A number of rabbis here have been talking about an article in the latest edition of Tradition, the American journal of Orthodox thought published by the mainstream Rabbinical Council of America.
It is written by Alan Jotkowitz, who is director of the Jakobovits Centre for Medical Ethics at Ben Gurion University, and is a critique of the interfaith views of Chief Rabbi Lord Sacks.
The author is an admirer of the Chief Rabbi whom he describes as “probably the world’s most foremost expositor of Jewish values and ethics”.

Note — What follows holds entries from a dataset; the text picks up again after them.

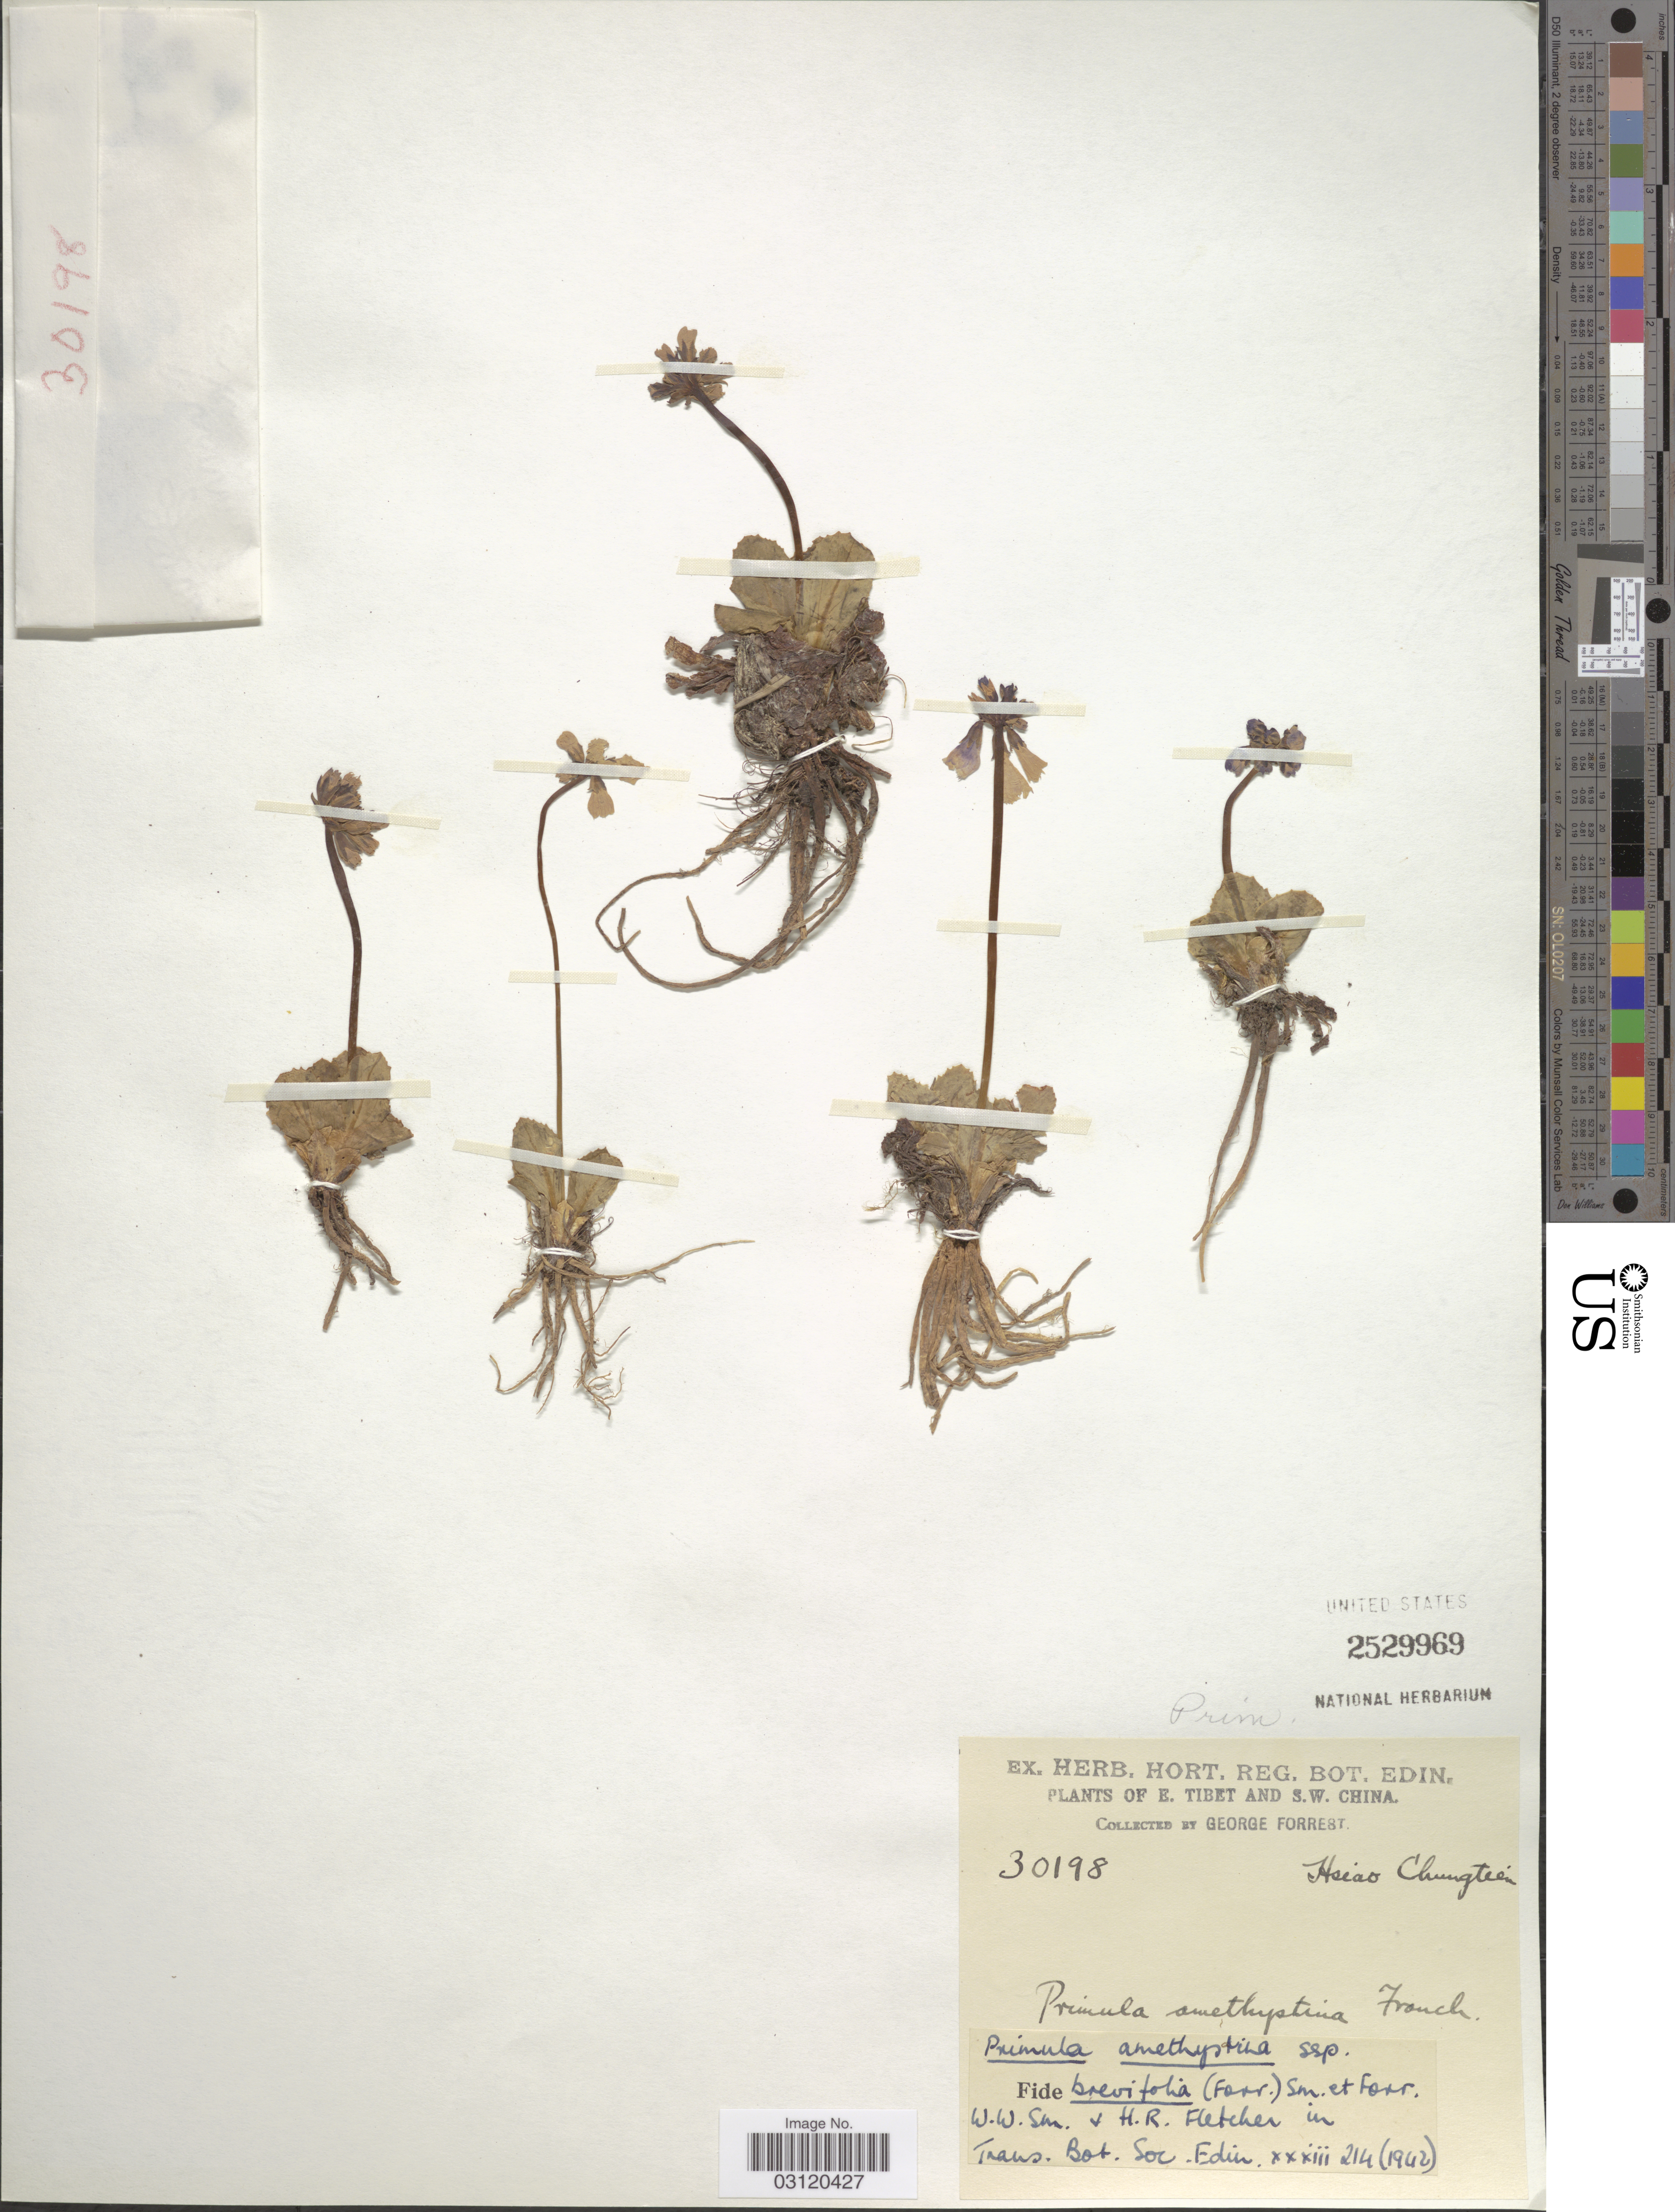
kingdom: Plantae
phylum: Tracheophyta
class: Magnoliopsida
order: Ericales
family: Primulaceae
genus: Primula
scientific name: Primula amethystina subsp. brevifolia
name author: (Forrest) W.W. Sm. & Forrest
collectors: G. Forrest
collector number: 30198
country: China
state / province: Xizang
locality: E. Tibet and S.W. China. Hsiao Chungtien.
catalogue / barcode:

Nevertheless, he questions whether the Chief Rabbi’s attitude towards other religions has strayed too far from conventional rabbinic positions.
The title of the article describes Sacks’s theology as “radical” – generally not a term of commendation in these circles.
Jotkowitz focuses mostly on the Chief’s 2002 book, The Dignity of Difference (which was subsequently revised after leading strictly Orthodox rabbis branded it heretical). Comments such as “In heaven there is truth; on earth there are truths” – rewritten in the second edition – lent credence to the truth claims of other faiths, according to the Chief Rabbi’s critics.
But Jotkowitz is not wholly convinced by the revisions and argues that the Chief’s ideas remains theologically problematic.
In contrast, Jotkowitz says that Rabbi Joseph Soloveitchik “makes it clear that a Jew has to believe that his or her faith is supreme and there is an absolute truth to that faith, even at the expense of the beliefs of other religions”.